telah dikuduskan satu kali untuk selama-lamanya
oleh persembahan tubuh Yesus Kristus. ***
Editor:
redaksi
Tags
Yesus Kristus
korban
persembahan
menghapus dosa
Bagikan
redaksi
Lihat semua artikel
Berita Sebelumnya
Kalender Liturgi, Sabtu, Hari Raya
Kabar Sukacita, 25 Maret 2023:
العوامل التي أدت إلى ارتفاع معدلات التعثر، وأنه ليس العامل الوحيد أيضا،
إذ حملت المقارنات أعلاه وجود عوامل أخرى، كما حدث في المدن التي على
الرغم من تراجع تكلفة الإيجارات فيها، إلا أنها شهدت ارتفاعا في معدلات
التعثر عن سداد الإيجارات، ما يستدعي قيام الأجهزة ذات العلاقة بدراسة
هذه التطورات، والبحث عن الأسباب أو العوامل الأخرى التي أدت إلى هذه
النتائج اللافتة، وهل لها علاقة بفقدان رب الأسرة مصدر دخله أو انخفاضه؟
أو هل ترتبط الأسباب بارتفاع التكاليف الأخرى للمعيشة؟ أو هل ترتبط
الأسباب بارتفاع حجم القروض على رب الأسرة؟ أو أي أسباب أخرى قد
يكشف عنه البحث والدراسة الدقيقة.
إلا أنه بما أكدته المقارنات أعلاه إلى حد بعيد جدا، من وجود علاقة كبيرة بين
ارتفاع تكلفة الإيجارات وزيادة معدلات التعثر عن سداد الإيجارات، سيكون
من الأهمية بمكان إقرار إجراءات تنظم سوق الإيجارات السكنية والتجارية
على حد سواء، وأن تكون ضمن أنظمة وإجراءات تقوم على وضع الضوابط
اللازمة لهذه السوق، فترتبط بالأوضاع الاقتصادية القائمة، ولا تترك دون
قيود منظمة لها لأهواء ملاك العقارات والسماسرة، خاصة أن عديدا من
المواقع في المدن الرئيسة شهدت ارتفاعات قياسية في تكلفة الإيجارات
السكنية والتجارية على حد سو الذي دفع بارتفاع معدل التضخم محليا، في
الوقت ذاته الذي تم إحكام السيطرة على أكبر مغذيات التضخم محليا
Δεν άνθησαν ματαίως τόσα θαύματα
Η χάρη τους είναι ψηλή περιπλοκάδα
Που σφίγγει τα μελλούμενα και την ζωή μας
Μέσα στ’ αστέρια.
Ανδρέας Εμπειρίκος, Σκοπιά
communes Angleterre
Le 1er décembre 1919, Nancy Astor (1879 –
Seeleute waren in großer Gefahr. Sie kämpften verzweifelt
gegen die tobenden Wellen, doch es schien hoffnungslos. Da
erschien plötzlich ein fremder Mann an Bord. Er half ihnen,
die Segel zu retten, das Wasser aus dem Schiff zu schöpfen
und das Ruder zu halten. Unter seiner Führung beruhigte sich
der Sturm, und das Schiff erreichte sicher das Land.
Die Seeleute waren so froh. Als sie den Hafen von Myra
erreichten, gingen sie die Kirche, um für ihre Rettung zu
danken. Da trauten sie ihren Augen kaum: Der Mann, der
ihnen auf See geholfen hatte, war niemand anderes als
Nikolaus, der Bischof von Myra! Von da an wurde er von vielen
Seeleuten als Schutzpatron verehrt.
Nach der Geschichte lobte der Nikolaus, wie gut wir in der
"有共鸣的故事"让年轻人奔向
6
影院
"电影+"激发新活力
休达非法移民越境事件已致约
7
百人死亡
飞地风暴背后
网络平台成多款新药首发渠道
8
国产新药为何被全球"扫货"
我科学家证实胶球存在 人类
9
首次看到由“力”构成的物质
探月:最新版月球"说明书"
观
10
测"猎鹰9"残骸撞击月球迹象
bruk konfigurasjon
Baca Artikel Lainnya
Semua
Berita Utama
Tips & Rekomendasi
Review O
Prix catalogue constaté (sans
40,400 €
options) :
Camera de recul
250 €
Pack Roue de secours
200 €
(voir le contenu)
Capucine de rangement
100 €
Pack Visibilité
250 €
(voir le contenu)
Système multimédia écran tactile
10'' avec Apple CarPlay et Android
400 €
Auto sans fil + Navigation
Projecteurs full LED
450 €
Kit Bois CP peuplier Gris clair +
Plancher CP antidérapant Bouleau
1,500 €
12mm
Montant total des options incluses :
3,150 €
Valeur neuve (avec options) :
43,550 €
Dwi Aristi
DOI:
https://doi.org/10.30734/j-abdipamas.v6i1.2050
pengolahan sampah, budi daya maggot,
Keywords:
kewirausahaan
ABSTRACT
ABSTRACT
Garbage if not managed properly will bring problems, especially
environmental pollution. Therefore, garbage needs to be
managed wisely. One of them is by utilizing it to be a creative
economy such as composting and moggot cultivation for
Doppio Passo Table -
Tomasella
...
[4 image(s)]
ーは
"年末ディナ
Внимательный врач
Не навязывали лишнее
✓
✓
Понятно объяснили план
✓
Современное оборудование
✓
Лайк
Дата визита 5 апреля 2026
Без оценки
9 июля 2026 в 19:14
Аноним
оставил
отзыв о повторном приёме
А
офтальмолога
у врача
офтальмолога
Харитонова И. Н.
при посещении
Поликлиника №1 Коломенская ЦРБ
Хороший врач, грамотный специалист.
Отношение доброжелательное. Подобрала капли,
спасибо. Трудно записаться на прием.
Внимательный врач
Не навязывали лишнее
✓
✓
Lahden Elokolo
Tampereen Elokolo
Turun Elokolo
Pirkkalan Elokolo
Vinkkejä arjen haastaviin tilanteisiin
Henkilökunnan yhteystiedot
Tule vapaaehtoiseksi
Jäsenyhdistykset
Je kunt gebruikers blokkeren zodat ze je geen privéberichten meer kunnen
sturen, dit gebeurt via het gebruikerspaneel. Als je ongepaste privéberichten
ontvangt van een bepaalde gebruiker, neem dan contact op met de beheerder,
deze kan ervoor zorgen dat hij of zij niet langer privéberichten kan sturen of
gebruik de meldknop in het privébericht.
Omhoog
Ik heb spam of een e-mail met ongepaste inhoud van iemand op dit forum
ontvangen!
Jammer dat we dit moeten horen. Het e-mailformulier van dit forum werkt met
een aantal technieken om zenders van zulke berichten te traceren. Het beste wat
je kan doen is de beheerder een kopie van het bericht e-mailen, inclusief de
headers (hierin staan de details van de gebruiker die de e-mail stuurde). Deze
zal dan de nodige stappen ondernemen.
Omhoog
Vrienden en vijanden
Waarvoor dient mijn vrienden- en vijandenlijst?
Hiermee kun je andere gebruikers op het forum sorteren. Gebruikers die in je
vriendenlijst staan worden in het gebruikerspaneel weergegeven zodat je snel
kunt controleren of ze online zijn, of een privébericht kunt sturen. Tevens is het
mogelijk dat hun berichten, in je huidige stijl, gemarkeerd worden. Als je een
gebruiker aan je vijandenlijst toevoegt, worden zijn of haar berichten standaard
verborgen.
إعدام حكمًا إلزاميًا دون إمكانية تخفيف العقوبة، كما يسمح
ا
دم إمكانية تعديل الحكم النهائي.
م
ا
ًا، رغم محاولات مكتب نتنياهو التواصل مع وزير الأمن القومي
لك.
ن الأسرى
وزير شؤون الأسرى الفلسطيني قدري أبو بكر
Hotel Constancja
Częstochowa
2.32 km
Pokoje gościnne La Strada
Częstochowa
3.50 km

------------------------------------------------

## WHAT IS NEEDED
Render the lines of all the items above as a JSON list of strings, one string per line, with blank lines left out.

## COMPLETED TASK
[
  "telah dikuduskan satu kali untuk selama-lamanya",
  "oleh persembahan tubuh Yesus Kristus. ***",
  "Editor:",
  "redaksi",
  "Tags",
  "Yesus Kristus",
  "korban",
  "persembahan",
  "menghapus dosa",
  "Bagikan",
  "redaksi",
  "Lihat semua artikel",
  "Berita Sebelumnya",
  "Kalender Liturgi, Sabtu, Hari Raya",
  "Kabar Sukacita, 25 Maret 2023:",
  "العوامل التي أدت إلى ارتفاع معدلات التعثر، وأنه ليس العامل الوحيد أيضا،",
  "إذ حملت المقارنات أعلاه وجود عوامل أخرى، كما حدث في المدن التي على",
  "الرغم من تراجع تكلفة الإيجارات فيها، إلا أنها شهدت ارتفاعا في معدلات",
  "التعثر عن سداد الإيجارات، ما يستدعي قيام الأجهزة ذات العلاقة بدراسة",
  "هذه التطورات، والبحث عن الأسباب أو العوامل الأخرى التي أدت إلى هذه",
  "النتائج اللافتة، وهل لها علاقة بفقدان رب الأسرة مصدر دخله أو انخفاضه؟",
  "أو هل ترتبط الأسباب بارتفاع التكاليف الأخرى للمعيشة؟ أو هل ترتبط",
  "الأسباب بارتفاع حجم القروض على رب الأسرة؟ أو أي أسباب أخرى قد",
  "يكشف عنه البحث والدراسة الدقيقة.",
  "إلا أنه بما أكدته المقارنات أعلاه إلى حد بعيد جدا، من وجود علاقة كبيرة بين",
  "ارتفاع تكلفة الإيجارات وزيادة معدلات التعثر عن سداد الإيجارات، سيكون",
  "من الأهمية بمكان إقرار إجراءات تنظم سوق الإيجارات السكنية والتجارية",
  "على حد سواء، وأن تكون ضمن أنظمة وإجراءات تقوم على وضع الضوابط",
  "اللازمة لهذه السوق، فترتبط بالأوضاع الاقتصادية القائمة، ولا تترك دون",
  "قيود منظمة لها لأهواء ملاك العقارات والسماسرة، خاصة أن عديدا من",
  "المواقع في المدن الرئيسة شهدت ارتفاعات قياسية في تكلفة الإيجارات",
  "السكنية والتجارية على حد سو الذي دفع بارتفاع معدل التضخم محليا، في",
  "الوقت ذاته الذي تم إحكام السيطرة على أكبر مغذيات التضخم محليا",
  "Δεν άνθησαν ματαίως τόσα θαύματα",
  "Η χάρη τους είναι ψηλή περιπλοκάδα",
  "Που σφίγγει τα μελλούμενα και την ζωή μας",
  "Μέσα στ’ αστέρια.",
  "Ανδρέας Εμπειρίκος, Σκοπιά",
  "communes Angleterre",
  "Le 1er décembre 1919, Nancy Astor (1879 –",
  "Seeleute waren in großer Gefahr. Sie kämpften verzweifelt",
  "gegen die tobenden Wellen, doch es schien hoffnungslos. Da",
  "erschien plötzlich ein fremder Mann an Bord. Er half ihnen,",
  "die Segel zu retten, das Wasser aus dem Schiff zu schöpfen",
  "und das Ruder zu halten. Unter seiner Führung beruhigte sich",
  "der Sturm, und das Schiff erreichte sicher das Land.",
  "Die Seeleute waren so froh. Als sie den Hafen von Myra",
  "erreichten, gingen sie die Kirche, um für ihre Rettung zu",
  "danken. Da trauten sie ihren Augen kaum: Der Mann, der",
  "ihnen auf See geholfen hatte, war niemand anderes als",
  "Nikolaus, der Bischof von Myra! Von da an wurde er von vielen",
  "Seeleuten als Schutzpatron verehrt.",
  "Nach der Geschichte lobte der Nikolaus, wie gut wir in der",
  "\"有共鸣的故事\"让年轻人奔向",
  "6",
  "影院",
  "\"电影+\"激发新活力",
  "休达非法移民越境事件已致约",
  "7",
  "百人死亡",
  "飞地风暴背后",
  "网络平台成多款新药首发渠道",
  "8",
  "国产新药为何被全球\"扫货\"",
  "我科学家证实胶球存在 人类",
  "9",
  "首次看到由“力”构成的物质",
  "探月:最新版月球\"说明书\"",
  "观",
  "10",
  "测\"猎鹰9\"残骸撞击月球迹象",
  "bruk konfigurasjon",
  "Baca Artikel Lainnya",
  "Semua",
  "Berita Utama",
  "Tips & Rekomendasi",
  "Review O",
  "Prix catalogue constaté (sans",
  "40,400 €",
  "options) :",
  "Camera de recul",
  "250 €",
  "Pack Roue de secours",
  "200 €",
  "(voir le contenu)",
  "Capucine de rangement",
  "100 €",
  "Pack Visibilité",
  "250 €",
  "(voir le contenu)",
  "Système multimédia écran tactile",
  "10'' avec Apple CarPlay et Android",
  "400 €",
  "Auto sans fil + Navigation",
  "Projecteurs full LED",
  "450 €",
  "Kit Bois CP peuplier Gris clair +",
  "Plancher CP antidérapant Bouleau",
  "1,500 €",
  "12mm",
  "Montant total des options incluses :",
  "3,150 €",
  "Valeur neuve (avec options) :",
  "43,550 €",
  "Dwi Aristi",
  "DOI:",
  "https://doi.org/10.30734/j-abdipamas.v6i1.2050",
  "pengolahan sampah, budi daya maggot,",
  "Keywords:",
  "kewirausahaan",
  "ABSTRACT",
  "ABSTRACT",
  "Garbage if not managed properly will bring problems, especially",
  "environmental pollution. Therefore, garbage needs to be",
  "managed wisely. One of them is by utilizing it to be a creative",
  "economy such as composting and moggot cultivation for",
  "Doppio Passo Table -",
  "Tomasella",
  "...",
  "[4 image(s)]",
  "ーは",
  "\"年末ディナ",
  "Внимательный врач",
  "Не навязывали лишнее",
  "✓",
  "✓",
  "Понятно объяснили план",
  "✓",
  "Современное оборудование",
  "✓",
  "Лайк",
  "Дата визита 5 апреля 2026",
  "Без оценки",
  "9 июля 2026 в 19:14",
  "Аноним",
  "оставил",
  "отзыв о повторном приёме",
  "А",
  "офтальмолога",
  "у врача",
  "офтальмолога",
  "Харитонова И. Н.",
  "при посещении",
  "Поликлиника №1 Коломенская ЦРБ",
  "Хороший врач, грамотный специалист.",
  "Отношение доброжелательное. Подобрала капли,",
  "спасибо. Трудно записаться на прием.",
  "Внимательный врач",
  "Не навязывали лишнее",
  "✓",
  "✓",
  "Lahden Elokolo",
  "Tampereen Elokolo",
  "Turun Elokolo",
  "Pirkkalan Elokolo",
  "Vinkkejä arjen haastaviin tilanteisiin",
  "Henkilökunnan yhteystiedot",
  "Tule vapaaehtoiseksi",
  "Jäsenyhdistykset",
  "Je kunt gebruikers blokkeren zodat ze je geen privéberichten meer kunnen",
  "sturen, dit gebeurt via het gebruikerspaneel. Als je ongepaste privéberichten",
  "ontvangt van een bepaalde gebruiker, neem dan contact op met de beheerder,",
  "deze kan ervoor zorgen dat hij of zij niet langer privéberichten kan sturen of",
  "gebruik de meldknop in het privébericht.",
  "Omhoog",
  "Ik heb spam of een e-mail met ongepaste inhoud van iemand op dit forum",
  "ontvangen!",
  "Jammer dat we dit moeten horen. Het e-mailformulier van dit forum werkt met",
  "een aantal technieken om zenders van zulke berichten te traceren. Het beste wat",
  "je kan doen is de beheerder een kopie van het bericht e-mailen, inclusief de",
  "headers (hierin staan de details van de gebruiker die de e-mail stuurde). Deze",
  "zal dan de nodige stappen ondernemen.",
  "Omhoog",
  "Vrienden en vijanden",
  "Waarvoor dient mijn vrienden- en vijandenlijst?",
  "Hiermee kun je andere gebruikers op het forum sorteren. Gebruikers die in je",
  "vriendenlijst staan worden in het gebruikerspaneel weergegeven zodat je snel",
  "kunt controleren of ze online zijn, of een privébericht kunt sturen. Tevens is het",
  "mogelijk dat hun berichten, in je huidige stijl, gemarkeerd worden. Als je een",
  "gebruiker aan je vijandenlijst toevoegt, worden zijn of haar berichten standaard",
  "verborgen.",
  "إعدام حكمًا إلزاميًا دون إمكانية تخفيف العقوبة، كما يسمح",
  "ا",
  "دم إمكانية تعديل الحكم النهائي.",
  "م",
  "ا",
  "ًا، رغم محاولات مكتب نتنياهو التواصل مع وزير الأمن القومي",
  "لك.",
  "ن الأسرى",
  "وزير شؤون الأسرى الفلسطيني قدري أبو بكر",
  "Hotel Constancja",
  "Częstochowa",
  "2.32 km",
  "Pokoje gościnne La Strada",
  "Częstochowa",
  "3.50 km"
]